- _Your task_:
Reproduce the records that follow without alteration, apart from removing the pictures.

- _Exercise input_:
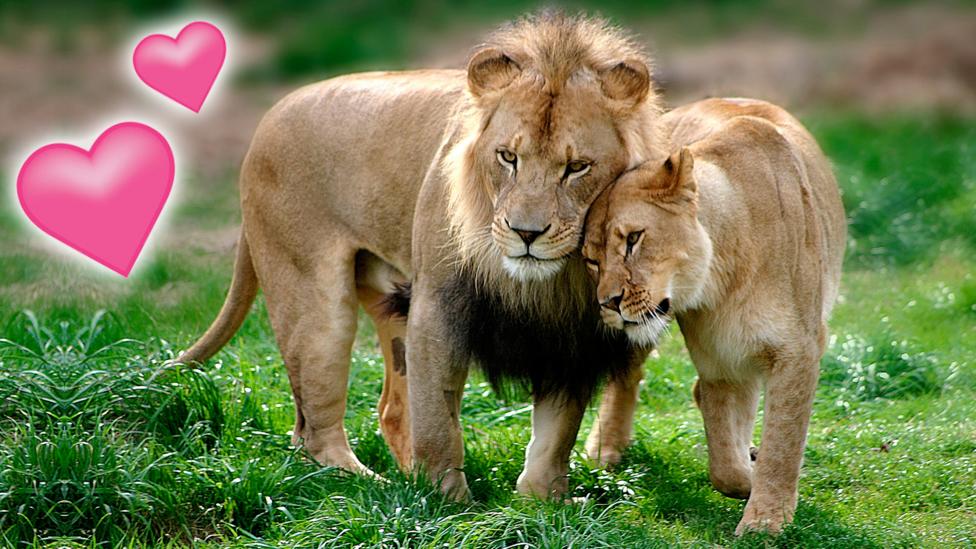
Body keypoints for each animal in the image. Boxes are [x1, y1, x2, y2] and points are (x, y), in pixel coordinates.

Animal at [177, 12, 664, 498]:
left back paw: (404, 479)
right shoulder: (438, 305)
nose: (526, 233)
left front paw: (543, 501)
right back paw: (371, 486)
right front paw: (448, 501)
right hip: (314, 305)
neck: (539, 281)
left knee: (390, 409)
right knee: (312, 432)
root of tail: (268, 118)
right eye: (508, 157)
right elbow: (438, 419)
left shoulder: (570, 333)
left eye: (577, 167)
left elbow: (556, 431)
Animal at [580, 97, 848, 532]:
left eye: (634, 239)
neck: (725, 276)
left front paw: (764, 522)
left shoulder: (797, 352)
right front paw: (748, 484)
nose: (609, 302)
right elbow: (723, 459)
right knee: (629, 379)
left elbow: (783, 441)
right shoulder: (719, 361)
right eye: (591, 260)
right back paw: (603, 451)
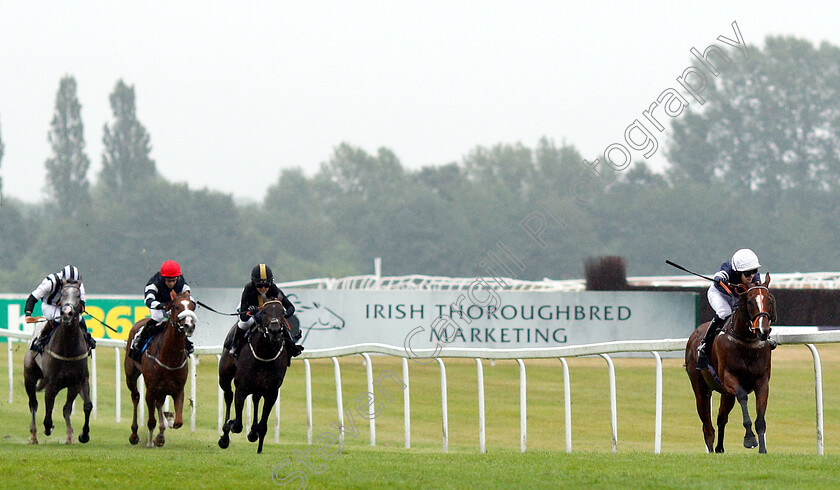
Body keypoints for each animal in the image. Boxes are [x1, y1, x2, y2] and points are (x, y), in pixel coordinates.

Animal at [22, 280, 92, 444]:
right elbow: (48, 408)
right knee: (33, 404)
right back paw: (33, 435)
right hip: (29, 377)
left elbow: (84, 406)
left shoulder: (78, 381)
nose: (66, 313)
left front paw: (82, 435)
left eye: (78, 295)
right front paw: (48, 427)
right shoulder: (51, 383)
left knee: (65, 409)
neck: (68, 349)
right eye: (63, 294)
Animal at [124, 290, 196, 448]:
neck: (169, 357)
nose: (189, 325)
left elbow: (178, 422)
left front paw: (160, 435)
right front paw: (151, 440)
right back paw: (134, 434)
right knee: (136, 397)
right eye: (176, 306)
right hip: (131, 375)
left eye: (193, 306)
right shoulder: (150, 389)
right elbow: (151, 420)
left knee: (159, 403)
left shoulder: (178, 389)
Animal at [218, 300, 290, 454]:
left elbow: (263, 424)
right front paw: (229, 424)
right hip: (224, 377)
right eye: (264, 312)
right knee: (228, 395)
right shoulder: (242, 388)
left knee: (256, 399)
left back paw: (252, 432)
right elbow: (237, 425)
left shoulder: (272, 392)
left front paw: (257, 440)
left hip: (258, 387)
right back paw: (225, 435)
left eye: (282, 312)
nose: (275, 331)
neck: (265, 354)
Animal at [684, 274, 776, 454]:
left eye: (769, 300)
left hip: (726, 394)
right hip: (701, 388)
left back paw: (720, 448)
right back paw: (711, 449)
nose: (763, 330)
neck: (745, 340)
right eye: (749, 301)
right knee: (707, 427)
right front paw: (749, 438)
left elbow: (760, 418)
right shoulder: (729, 378)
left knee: (721, 419)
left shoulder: (762, 381)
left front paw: (763, 449)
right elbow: (742, 396)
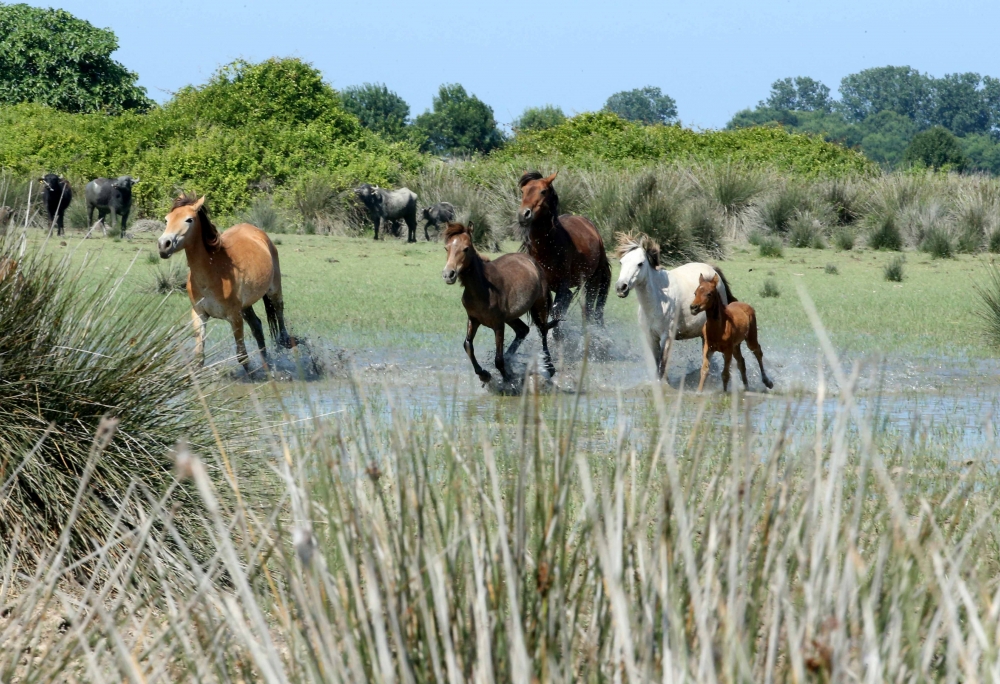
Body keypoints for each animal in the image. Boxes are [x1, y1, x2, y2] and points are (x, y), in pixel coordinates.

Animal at [154, 194, 292, 380]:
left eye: (189, 219)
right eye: (167, 219)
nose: (164, 245)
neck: (213, 274)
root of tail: (259, 233)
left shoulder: (234, 317)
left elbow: (242, 356)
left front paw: (253, 379)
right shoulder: (199, 314)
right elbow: (199, 357)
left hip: (273, 290)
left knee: (279, 311)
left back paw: (284, 341)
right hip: (245, 307)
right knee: (257, 326)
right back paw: (267, 364)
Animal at [444, 222, 560, 382]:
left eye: (466, 248)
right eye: (446, 248)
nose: (448, 274)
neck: (483, 289)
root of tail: (533, 263)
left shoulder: (498, 325)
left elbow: (498, 359)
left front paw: (509, 380)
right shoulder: (473, 319)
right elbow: (467, 344)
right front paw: (484, 374)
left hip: (539, 306)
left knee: (542, 331)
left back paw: (549, 367)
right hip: (511, 317)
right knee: (523, 330)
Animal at [520, 170, 612, 326]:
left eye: (543, 191)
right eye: (522, 191)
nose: (523, 215)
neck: (548, 246)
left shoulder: (563, 284)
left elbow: (557, 314)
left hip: (593, 281)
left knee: (589, 311)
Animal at [612, 231, 740, 380]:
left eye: (640, 264)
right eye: (621, 262)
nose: (621, 287)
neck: (658, 302)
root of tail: (713, 271)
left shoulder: (667, 337)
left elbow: (662, 367)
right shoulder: (651, 338)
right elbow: (657, 366)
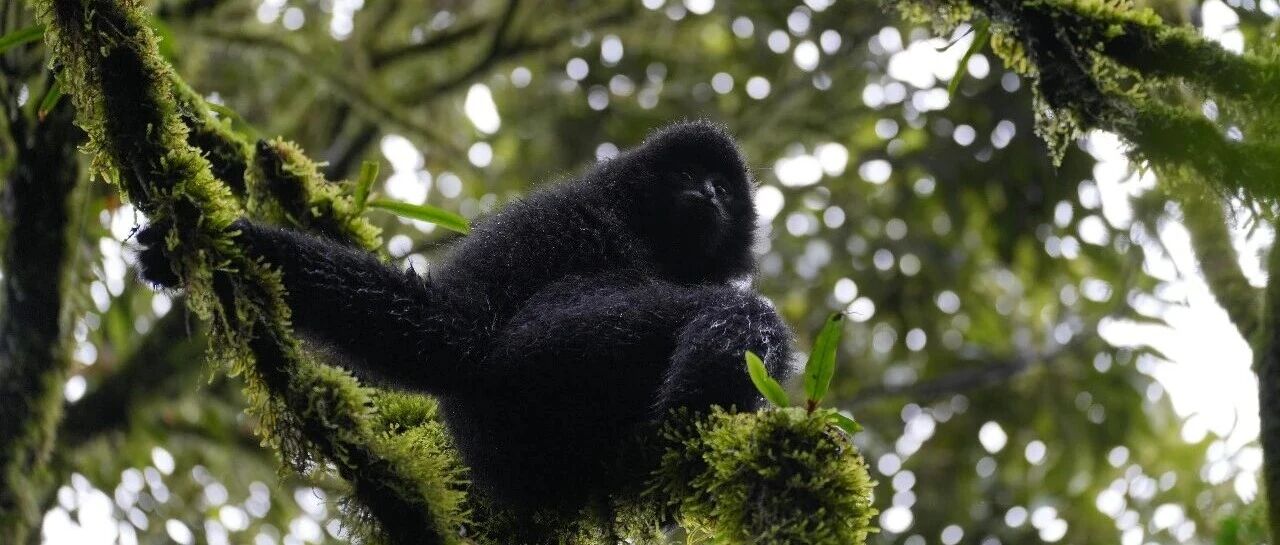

- _Solution for this problem_:
Body keypoints for each animal in the image. Boxes are [x1, y1, x2, y2] and points are (x, y), in pixel coordinates.

Animal at [177, 12, 664, 498]:
left back paw: (404, 479)
right shoulder: (438, 305)
nose: (526, 233)
left front paw: (543, 501)
right back paw: (371, 486)
right front paw: (448, 501)
right hip: (314, 305)
neck: (539, 281)
left knee: (390, 409)
right knee: (312, 432)
root of tail: (268, 118)
right eye: (508, 157)
right elbow: (438, 419)
left shoulder: (570, 333)
left eye: (577, 167)
left elbow: (556, 431)
Animal at [580, 97, 848, 532]:
left eye: (634, 239)
neck: (725, 276)
left front paw: (764, 522)
left shoulder: (797, 352)
right front paw: (748, 484)
nose: (609, 302)
right elbow: (723, 459)
right knee: (629, 379)
left elbow: (783, 441)
right shoulder: (719, 361)
right eye: (591, 260)
right back paw: (603, 451)
Body keypoints for each animal in the image. Boxes are [x1, y1, x2, y2] and points are (x, y), in pixel coordinates.

Animal at [22, 280, 92, 444]:
right elbow: (48, 408)
right knee: (33, 404)
right back paw: (33, 435)
right hip: (29, 377)
left elbow: (84, 406)
left shoulder: (78, 381)
nose: (66, 313)
left front paw: (82, 435)
left eye: (78, 295)
right front paw: (48, 427)
right shoulder: (51, 383)
left knee: (65, 409)
neck: (68, 349)
right eye: (63, 294)
Animal at [124, 290, 196, 448]:
neck: (169, 357)
nose: (189, 325)
left elbow: (178, 422)
left front paw: (160, 435)
right front paw: (151, 440)
right back paw: (134, 434)
right knee: (136, 397)
right eye: (176, 306)
right hip: (131, 375)
left eye: (193, 306)
right shoulder: (150, 389)
right elbow: (151, 420)
left knee: (159, 403)
left shoulder: (178, 389)
Animal at [218, 300, 290, 454]:
left elbow: (263, 424)
right front paw: (229, 424)
right hip: (224, 377)
right eye: (264, 312)
right knee: (228, 395)
right shoulder: (242, 388)
left knee: (256, 399)
left back paw: (252, 432)
right elbow: (237, 425)
left shoulder: (272, 392)
left front paw: (257, 440)
left hip: (258, 387)
right back paw: (225, 435)
left eye: (282, 312)
nose: (275, 331)
neck: (265, 354)
Animal at [684, 274, 776, 454]:
left eye: (769, 300)
left hip: (726, 394)
right hip: (701, 388)
left back paw: (720, 448)
right back paw: (711, 449)
nose: (763, 330)
neck: (745, 340)
right eye: (749, 301)
right knee: (707, 427)
right front paw: (749, 438)
left elbow: (760, 418)
right shoulder: (729, 378)
left knee: (721, 419)
left shoulder: (762, 381)
left front paw: (763, 449)
right elbow: (742, 396)
Body keypoints for each animal in the image. Boxes are [x1, y1, x2, y2] and points are (x, y), in pixel coordinates.

Animal at [154, 194, 292, 380]:
left eye: (189, 219)
right eye: (167, 219)
nose: (164, 245)
neck: (213, 274)
root of tail: (259, 233)
left shoulder: (234, 317)
left elbow: (242, 356)
left front paw: (253, 379)
right shoulder: (199, 314)
right elbow: (199, 357)
left hip: (273, 290)
left knee: (279, 311)
left back paw: (284, 341)
right hip: (245, 307)
right knee: (257, 326)
right back paw: (267, 364)
Animal at [444, 222, 560, 382]:
left eye: (466, 248)
right eye: (446, 248)
nose: (448, 274)
neck: (483, 289)
root of tail: (533, 263)
left shoulder: (498, 325)
left elbow: (498, 359)
left front paw: (509, 380)
right shoulder: (473, 319)
right elbow: (467, 344)
right front paw: (484, 374)
left hip: (539, 306)
left knee: (542, 331)
left back paw: (549, 367)
right hip: (511, 317)
right knee: (523, 330)
Animal at [520, 170, 612, 326]:
left eye: (543, 191)
right eye: (522, 191)
nose: (523, 215)
neck: (548, 246)
left shoulder: (563, 284)
left elbow: (557, 314)
left hip: (593, 281)
left knee: (589, 311)
Animal at [612, 231, 740, 380]:
left eye: (640, 264)
right eye: (621, 262)
nose: (621, 287)
neck: (658, 302)
root of tail: (713, 271)
left shoulder: (667, 337)
left elbow: (662, 367)
right shoulder: (651, 338)
right elbow: (657, 366)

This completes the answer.